Question 6: Predict digits

  1. Create an array digit_averages such that digit_averages[i] is an 8x8 image that is the average of images for digit i in the training data.
    • The array should have shape (10, 8, 8).
  2. Create a function image_bitmap_distances(image, digit_averages) that compares an input 8x8 image to all of the 10 templates in digit_averages and returns a length-10 vector of distances.
    • The docstring for image_bitmap_distances should explain what distance metric is used.
    • You are free to use any distance metric, but you should briefly justify your choice in the docstring.
  3. Run the function image_bitmap_distances on all the images in the test set and use it to predict the digits.
    • Calculate the accuracy of the predictions and save this as bitmap_distance_accuracy. This should be a value between 0 and 1.
    • Create a confusion matrix out of the results using sklearn.metrics.confusion_matrix. Save the result as bitmap_distance_confusion.
    • Note: you should try to make your system work well, but you are not graded based on whether your system is successful or not!
  4. Write a function image_feature_distances(image_ind, train_features) to calculate the distance of one image to all of the other images in the training set.
    • The parameter image_ind should indicate a row in the dataframe train_features.
    • The output should have one value for every row in train_features.
    • The choice of distance metric is up to you; as always, briefly justify and explain your choice in the docstring.
  5. Run image_feature_distances on all the images in the test set and use it to predict the digits.
    • Calculate the accuracy and save this as feature_distance_accuracy.
    • Calculate the confusion matrix and save as feature_distance_confusion.
  6. Discuss the results of the two prediction methods you tried above.
    • This discussion can go as deep as you like, but should not exceed 300 words.
    • Your observations should be supported with calculations or pyplot figures where relevant.

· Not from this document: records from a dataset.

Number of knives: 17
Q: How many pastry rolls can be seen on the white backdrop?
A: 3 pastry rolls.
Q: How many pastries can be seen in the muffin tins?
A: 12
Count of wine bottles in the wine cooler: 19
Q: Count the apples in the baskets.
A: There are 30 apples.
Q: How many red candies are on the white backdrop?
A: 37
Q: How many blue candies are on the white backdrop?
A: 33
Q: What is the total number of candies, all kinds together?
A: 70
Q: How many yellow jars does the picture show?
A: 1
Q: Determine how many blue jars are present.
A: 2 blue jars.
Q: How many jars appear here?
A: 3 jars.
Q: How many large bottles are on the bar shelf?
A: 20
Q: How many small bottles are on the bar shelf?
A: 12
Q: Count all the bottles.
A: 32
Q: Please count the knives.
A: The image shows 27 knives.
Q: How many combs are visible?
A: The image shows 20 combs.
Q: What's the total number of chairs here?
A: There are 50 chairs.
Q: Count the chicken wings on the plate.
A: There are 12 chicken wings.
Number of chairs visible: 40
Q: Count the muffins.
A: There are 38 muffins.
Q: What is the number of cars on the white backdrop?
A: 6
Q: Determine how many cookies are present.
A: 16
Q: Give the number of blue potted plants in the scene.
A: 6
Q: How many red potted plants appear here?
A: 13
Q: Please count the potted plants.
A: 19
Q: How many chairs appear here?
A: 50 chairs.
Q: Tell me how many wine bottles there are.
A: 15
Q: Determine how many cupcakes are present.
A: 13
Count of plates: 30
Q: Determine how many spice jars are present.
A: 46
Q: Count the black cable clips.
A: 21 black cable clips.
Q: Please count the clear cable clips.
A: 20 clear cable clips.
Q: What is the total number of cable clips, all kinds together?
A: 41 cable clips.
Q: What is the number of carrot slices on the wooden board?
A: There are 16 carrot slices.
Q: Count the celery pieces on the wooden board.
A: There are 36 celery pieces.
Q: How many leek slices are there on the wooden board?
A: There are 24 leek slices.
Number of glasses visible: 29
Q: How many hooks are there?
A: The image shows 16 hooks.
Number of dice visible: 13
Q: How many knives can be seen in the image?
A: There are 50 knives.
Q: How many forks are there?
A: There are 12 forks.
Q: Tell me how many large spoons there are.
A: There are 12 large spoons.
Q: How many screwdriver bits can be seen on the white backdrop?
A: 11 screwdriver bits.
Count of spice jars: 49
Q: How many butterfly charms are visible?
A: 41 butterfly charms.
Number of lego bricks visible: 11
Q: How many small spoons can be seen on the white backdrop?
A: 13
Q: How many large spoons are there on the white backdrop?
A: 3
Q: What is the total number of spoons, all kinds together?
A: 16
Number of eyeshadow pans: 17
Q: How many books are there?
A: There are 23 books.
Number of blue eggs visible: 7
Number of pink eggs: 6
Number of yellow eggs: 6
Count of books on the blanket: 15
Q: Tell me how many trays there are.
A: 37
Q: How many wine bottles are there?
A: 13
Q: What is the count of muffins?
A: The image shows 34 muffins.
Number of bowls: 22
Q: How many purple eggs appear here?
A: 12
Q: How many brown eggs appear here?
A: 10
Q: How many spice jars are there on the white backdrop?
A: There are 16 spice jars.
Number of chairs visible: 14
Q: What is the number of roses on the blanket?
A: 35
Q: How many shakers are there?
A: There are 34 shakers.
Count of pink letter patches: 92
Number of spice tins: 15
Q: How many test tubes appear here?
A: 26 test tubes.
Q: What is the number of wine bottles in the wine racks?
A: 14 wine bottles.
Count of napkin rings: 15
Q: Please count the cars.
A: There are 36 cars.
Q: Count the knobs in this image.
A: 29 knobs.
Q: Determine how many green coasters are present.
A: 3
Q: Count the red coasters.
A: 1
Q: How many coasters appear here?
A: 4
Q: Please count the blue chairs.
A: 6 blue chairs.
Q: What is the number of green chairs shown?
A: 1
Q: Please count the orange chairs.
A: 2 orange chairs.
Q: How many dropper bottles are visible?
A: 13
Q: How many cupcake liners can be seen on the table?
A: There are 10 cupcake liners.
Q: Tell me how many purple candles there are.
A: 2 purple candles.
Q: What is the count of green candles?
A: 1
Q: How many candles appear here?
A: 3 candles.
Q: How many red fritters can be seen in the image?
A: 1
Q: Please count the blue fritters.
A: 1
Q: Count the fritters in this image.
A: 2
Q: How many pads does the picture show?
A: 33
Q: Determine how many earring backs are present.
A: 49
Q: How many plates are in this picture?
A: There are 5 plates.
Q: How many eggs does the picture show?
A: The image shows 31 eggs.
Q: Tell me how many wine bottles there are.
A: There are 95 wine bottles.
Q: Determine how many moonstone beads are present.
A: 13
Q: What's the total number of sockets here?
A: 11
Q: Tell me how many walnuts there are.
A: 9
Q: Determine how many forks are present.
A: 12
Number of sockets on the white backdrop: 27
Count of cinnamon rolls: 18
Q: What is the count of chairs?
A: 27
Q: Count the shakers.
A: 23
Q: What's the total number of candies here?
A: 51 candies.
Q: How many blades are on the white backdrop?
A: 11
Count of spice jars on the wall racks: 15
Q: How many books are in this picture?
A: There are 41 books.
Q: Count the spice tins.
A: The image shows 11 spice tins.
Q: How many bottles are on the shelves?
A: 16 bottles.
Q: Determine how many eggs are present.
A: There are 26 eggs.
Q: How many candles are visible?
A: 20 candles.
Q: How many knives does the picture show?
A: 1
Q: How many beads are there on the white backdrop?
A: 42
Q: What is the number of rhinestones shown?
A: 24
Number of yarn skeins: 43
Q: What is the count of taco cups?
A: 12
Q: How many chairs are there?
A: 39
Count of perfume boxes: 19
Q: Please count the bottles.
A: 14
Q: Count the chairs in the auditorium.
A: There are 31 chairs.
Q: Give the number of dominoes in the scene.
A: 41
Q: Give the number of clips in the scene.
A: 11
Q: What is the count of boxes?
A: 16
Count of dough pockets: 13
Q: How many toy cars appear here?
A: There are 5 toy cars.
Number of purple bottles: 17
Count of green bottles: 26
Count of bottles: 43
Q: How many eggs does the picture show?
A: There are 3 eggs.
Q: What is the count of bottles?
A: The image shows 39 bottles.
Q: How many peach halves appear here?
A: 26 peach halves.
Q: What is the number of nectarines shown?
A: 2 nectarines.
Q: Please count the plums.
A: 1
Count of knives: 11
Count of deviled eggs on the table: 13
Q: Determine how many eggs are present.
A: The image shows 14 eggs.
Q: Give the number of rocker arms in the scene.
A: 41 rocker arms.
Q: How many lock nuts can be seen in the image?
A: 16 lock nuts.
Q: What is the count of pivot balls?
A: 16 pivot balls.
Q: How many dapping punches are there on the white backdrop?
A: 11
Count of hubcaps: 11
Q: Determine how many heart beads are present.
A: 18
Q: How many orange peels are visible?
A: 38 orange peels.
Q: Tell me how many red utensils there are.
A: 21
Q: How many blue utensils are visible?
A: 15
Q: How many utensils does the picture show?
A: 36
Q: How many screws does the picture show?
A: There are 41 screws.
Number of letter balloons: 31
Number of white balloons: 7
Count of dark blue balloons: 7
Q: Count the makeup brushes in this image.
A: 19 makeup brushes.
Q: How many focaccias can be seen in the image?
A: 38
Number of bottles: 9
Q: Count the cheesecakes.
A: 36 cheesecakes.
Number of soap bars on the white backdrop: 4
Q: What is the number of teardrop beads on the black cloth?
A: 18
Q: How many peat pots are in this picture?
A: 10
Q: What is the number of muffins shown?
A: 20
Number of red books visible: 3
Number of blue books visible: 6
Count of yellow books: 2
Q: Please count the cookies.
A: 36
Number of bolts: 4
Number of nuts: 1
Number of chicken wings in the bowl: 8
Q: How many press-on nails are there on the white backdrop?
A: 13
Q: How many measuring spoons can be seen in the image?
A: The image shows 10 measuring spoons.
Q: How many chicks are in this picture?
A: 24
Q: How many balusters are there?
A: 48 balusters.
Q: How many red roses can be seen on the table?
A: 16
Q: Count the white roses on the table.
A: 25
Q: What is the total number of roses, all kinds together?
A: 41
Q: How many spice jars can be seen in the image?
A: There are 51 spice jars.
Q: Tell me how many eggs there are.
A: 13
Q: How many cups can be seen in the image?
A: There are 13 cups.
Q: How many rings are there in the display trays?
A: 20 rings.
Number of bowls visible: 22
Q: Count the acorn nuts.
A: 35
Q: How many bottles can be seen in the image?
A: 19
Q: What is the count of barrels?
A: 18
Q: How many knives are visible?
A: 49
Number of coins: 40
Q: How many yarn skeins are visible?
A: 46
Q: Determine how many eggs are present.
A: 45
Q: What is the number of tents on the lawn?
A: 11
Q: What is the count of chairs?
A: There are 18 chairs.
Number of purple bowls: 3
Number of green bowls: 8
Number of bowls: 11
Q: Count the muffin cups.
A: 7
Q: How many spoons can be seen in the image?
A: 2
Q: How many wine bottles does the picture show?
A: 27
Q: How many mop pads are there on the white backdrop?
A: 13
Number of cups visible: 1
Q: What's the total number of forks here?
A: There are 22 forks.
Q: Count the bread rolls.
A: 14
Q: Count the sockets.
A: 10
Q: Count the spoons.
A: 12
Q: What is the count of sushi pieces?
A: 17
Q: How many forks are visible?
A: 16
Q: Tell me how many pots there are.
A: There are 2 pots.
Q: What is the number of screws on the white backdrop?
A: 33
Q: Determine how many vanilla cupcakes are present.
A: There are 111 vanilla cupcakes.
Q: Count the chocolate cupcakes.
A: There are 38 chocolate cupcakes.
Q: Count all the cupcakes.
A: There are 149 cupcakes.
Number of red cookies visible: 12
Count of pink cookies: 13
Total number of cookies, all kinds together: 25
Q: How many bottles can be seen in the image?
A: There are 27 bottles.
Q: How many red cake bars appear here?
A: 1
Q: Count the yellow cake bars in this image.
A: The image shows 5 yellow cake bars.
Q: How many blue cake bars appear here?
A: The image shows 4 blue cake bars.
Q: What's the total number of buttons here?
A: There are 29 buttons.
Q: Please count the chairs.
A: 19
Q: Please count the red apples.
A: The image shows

Question 7: Transcribe digits

  1. Write a function transcribe_digits(filepath) that accepts a filepath as input and returns a prediction of the string of digits it contains.
    • You can assume that the filepath points to an image with dimensions 32xN, and that the digits are written in black on white.
    • Four different “handwriting samples” are provided as examples for you to prototype with. The intended output of transcribe_digits("handwriting_2.png") would be "2586734910".
    • You are free to re-use any of the functions you defined earlier in the assignment, or any other methods you think are appropriate.
    • The docstring should explain the approach you take.
    • Do not import or use a ready-made optical character recognition system to solve this.
    • Note: your function does not need to have perfect accuracy in order to get full marks!